Matching the Fibonacci Sequence

Here we get to something harder than the last puzzle. It is not obvious whether regular expressions are powerful enough to express this sequence. Think about your solution, or the reasons it is impossible, before you turn the page.

The Fibonacci sequence is a famous recursive relationship, in which each number in the sequence is the sum of the prior two numbers. Hence, the first few Fibonacci numbers are:

1 1 2 3 5 8 13 21 34 55 89 144

In fact, the Fibonacci sequence is only one of an infinite number of similar recursive sequences, known generally as Lucas sequences. The Lucas numbers are one such sequence in which the initial elements are 2 and 1 (rather than 1 and 1). We are actually interested here in matching “Fibonacci-like” sequences, where given two elements, the next one is the sum of those prior two.

As in the last puzzle, we represent numeric sequences by a number of repetitions of the @ symbol followed by spaces. For example:

# Match: 1 1 2 3 5 8
fibs = "@ @ @@ @@@ @@@@@ @@@@@@@@ "
# Match: 2 1 3 4 7 11
lucas = "@@ @ @@@ @@@@ @@@@@@@ @@@@@@@@@@@ "
# Match: 3 1 4 5 9 14
fib2 = "@@@ @ @@@@ @@@@@ @@@@@@@@@ @@@@@@@@@@@@@@ "
# Fail: 1 1 3 4 7 11
wrong1 = "@ @ @@@ @@@@ @@@@@@@ @@@@@@@@@@@ "
# Fail: 1 1 2 3 4 7
wrong2 = "@ @ @@ @@@ @@@@ @@@@@@@ "

Can you create a regular expression that matches only Fibonacci-like sequences within encoded strings?

Before you turn the page…

The Golden Spiral beautifully generalizes Fibonacci Numbers.

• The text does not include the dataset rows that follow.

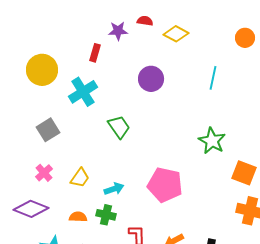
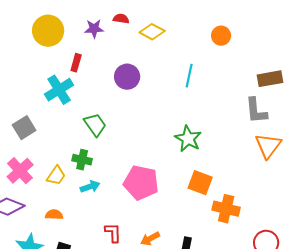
red rectangle: (95, 53) -> (76, 63), moved
yellow circle: (42, 70) -> (48, 31), moved
pink cross: (44, 173) -> (20, 171), size x1.5
orange square: (244, 173) -> (200, 183), moved
green cross: (106, 215) -> (82, 160), moved

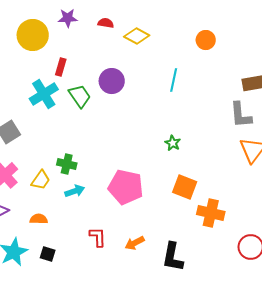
purple star: (94, 29) -> (68, 18), moved
green trapezoid: (95, 125) -> (80, 96), moved
green star: (188, 139) -> (173, 143), size x0.6

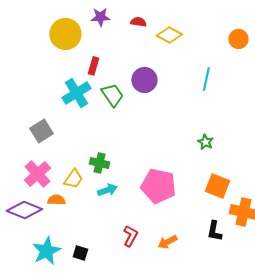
orange semicircle: (39, 219) -> (56, 200), moved
red L-shape: (98, 237) -> (130, 236), turned 30
black L-shape: (173, 257) -> (214, 231), moved, size x0.7

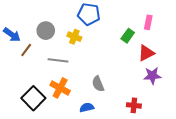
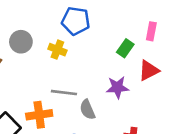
gray line: (58, 60) -> (64, 93), moved
purple star: (152, 76) -> (117, 87), moved
orange cross: (60, 88) -> (39, 115), turned -36

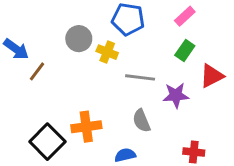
pink rectangle: (151, 31) -> (185, 16), moved, turned 36
gray circle: (21, 42) -> (79, 39), moved
gray line: (64, 93) -> (140, 77), moved

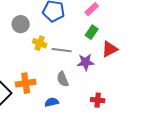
yellow cross: (107, 52) -> (40, 43), moved

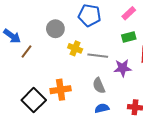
green rectangle: (92, 32) -> (129, 37), turned 40
blue semicircle: (52, 102) -> (102, 108), moved

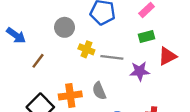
brown line: (26, 51) -> (38, 61), moved
gray semicircle: (99, 86) -> (99, 91), moved

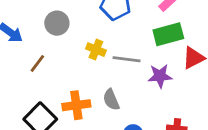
gray circle: (65, 27) -> (57, 23), moved
green rectangle: (147, 37) -> (168, 34), size x1.5

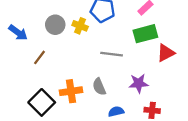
yellow cross: (96, 50) -> (80, 26), moved
purple star: (160, 76) -> (139, 83), moved

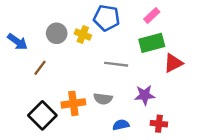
gray semicircle: (99, 87) -> (103, 99), turned -60

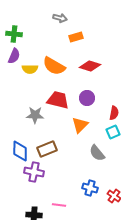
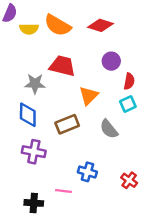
purple circle: (87, 98) -> (111, 61), moved
brown rectangle: (47, 149) -> (67, 124), moved
blue diamond: (20, 151) -> (28, 115), moved
blue cross: (90, 188) -> (87, 172), moved

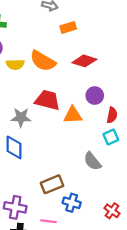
orange triangle: (89, 96) -> (73, 115), moved, turned 42
brown rectangle: (67, 124) -> (52, 184), moved
purple cross: (34, 152) -> (15, 207), moved

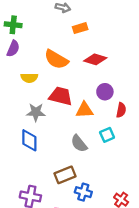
yellow semicircle: (15, 64) -> (29, 78), moved
cyan square: (111, 137) -> (107, 135), moved
gray semicircle: (92, 161) -> (79, 144), moved

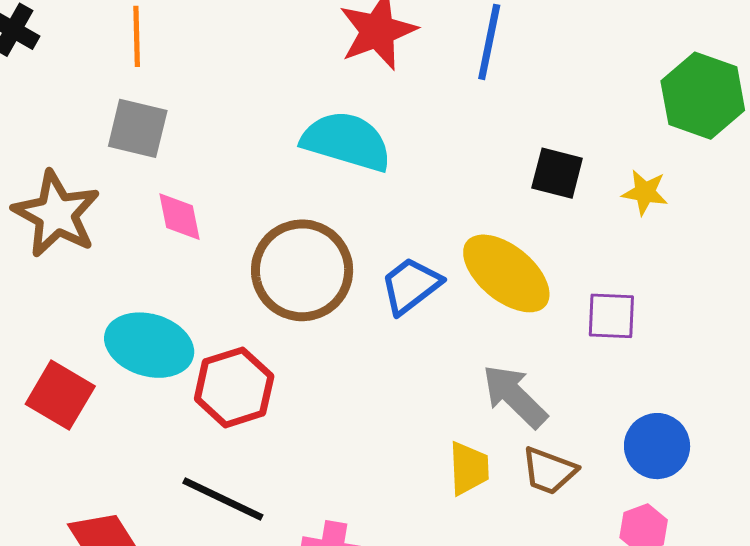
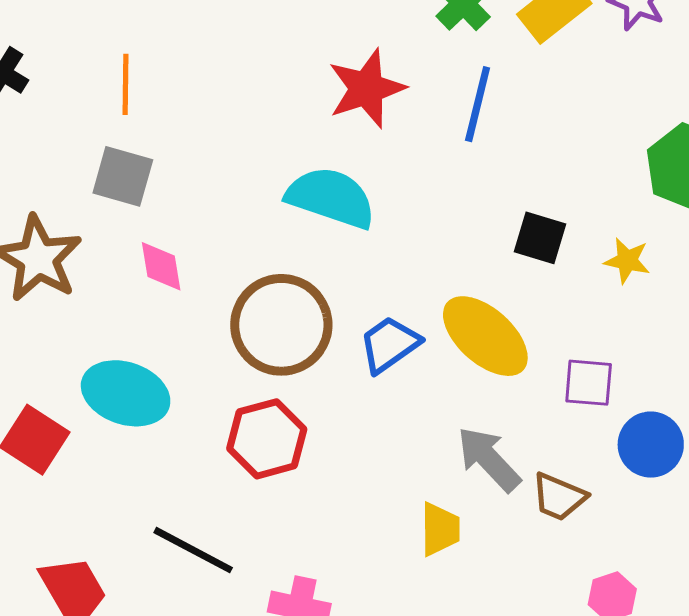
red hexagon: (234, 387) -> (267, 439), moved
blue circle: (657, 446) -> (651, 445), moved
brown trapezoid: (549, 471) -> (559, 497), moved

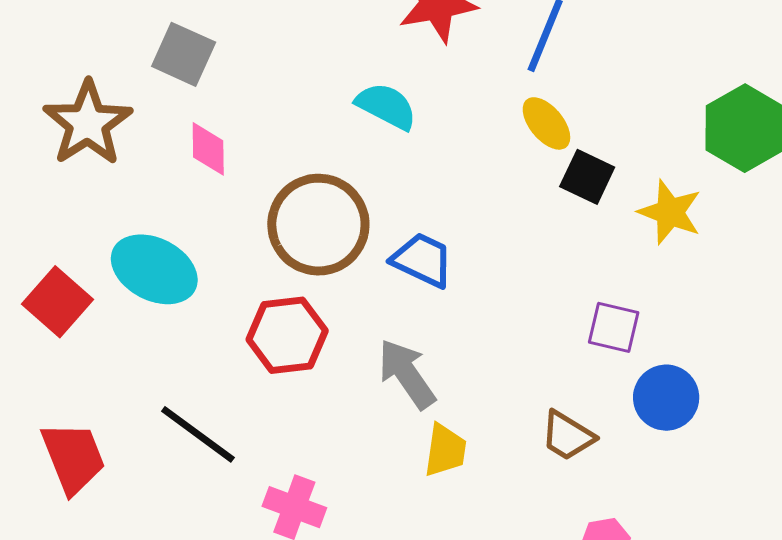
cyan semicircle: (331, 198) -> (386, 106), size x0.7
yellow star: (627, 261) -> (670, 212), size x1.4
yellow ellipse: (485, 336) -> (546, 123), moved, size x0.6
blue trapezoid: (389, 344) -> (422, 260), turned 52
gray arrow: (489, 459) -> (407, 374), moved

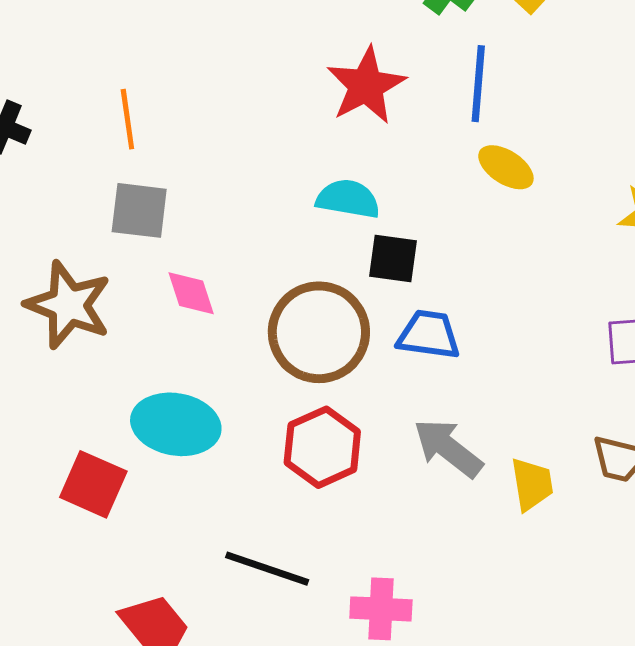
black square: (587, 177) -> (393, 258), moved
yellow trapezoid: (445, 450) -> (532, 484), moved

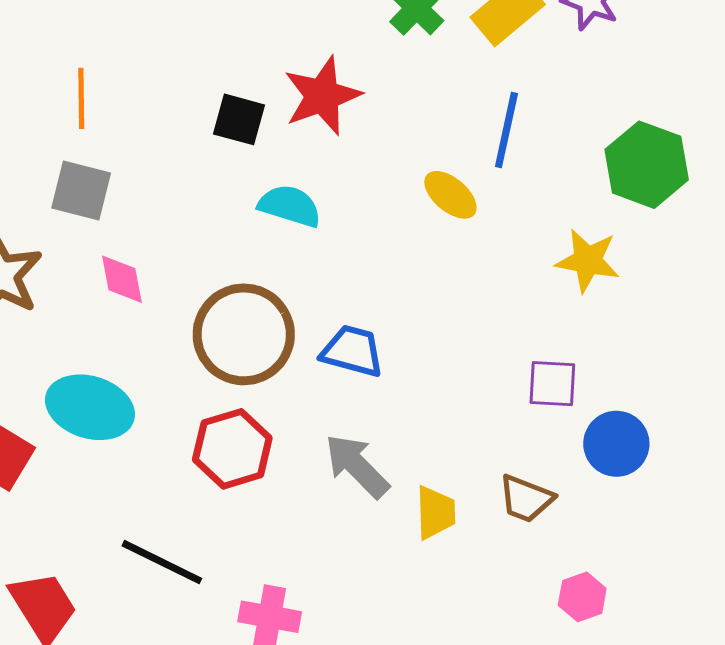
blue line: (478, 84) -> (506, 130), moved
black square: (393, 258) -> (239, 119), moved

It turns out that matching properly encoded Fibonacci-like sequences is within the power of regular expressions. Adding together two prior elements is actually a lot like simply doubling the one prior element as we did in the last puzzle.

The main difference in the solution to this puzzle versus the last one is that we need to backreference two groups in the lookahead pattern rather than just one. Study the explanation of the last puzzle before looking at the solution to this one.

>>> pat1 = r"^(((@+) (@+) )(?=$|\3\4 ))+(\3\4)?$"
>>> pat2 = r"^@+ (((@+) (@+) )(?=\3\4 ))+"
>>> for s in (fibs, lucas, fib2, wrong1, wrong2):
...     match = re.search(pat1, s)
...     if match and re.search(pat2, s):
...         print("VALID", match.group())
...     else:
...         print("INVALID", s)
...
VALID @ @ @@ @@@ @@@@@ @@@@@@@@
VALID @@ @ @@@ @@@@ @@@@@@@ @@@@@@@@@@@
VALID @@@ @ @@@@ @@@@@ @@@@@@@@@ @@@@@@@@@@@@@@
INVALID @ @ @@@ @@@@ @@@@@@@ @@@@@@@@@@@
INVALID @ @ @@ @@@ @@@@ @@@@@@@

Actually, there are two extra caveats here. We assume in this solution that an even number of numbers are represented in the string. The lookahead only evaluates the one next number (that must be the sum of the current two numbers). However, this means that we match two different ‘@’ sequences at a time; and hence that there must be an even number if we match to the end.

The second issue is that since we stride two-by-two through the “numbers,” we need to use a second regular expression to make sure the sequence predicts the next element when offset by one element as well. We see that problem in wrong1. If we only utilized pat1 it would incorrectly match as Fibonacci-like. Since pat1 already collects the final “number,” there is no need for pat2 to do so as well; the lookahead suffices.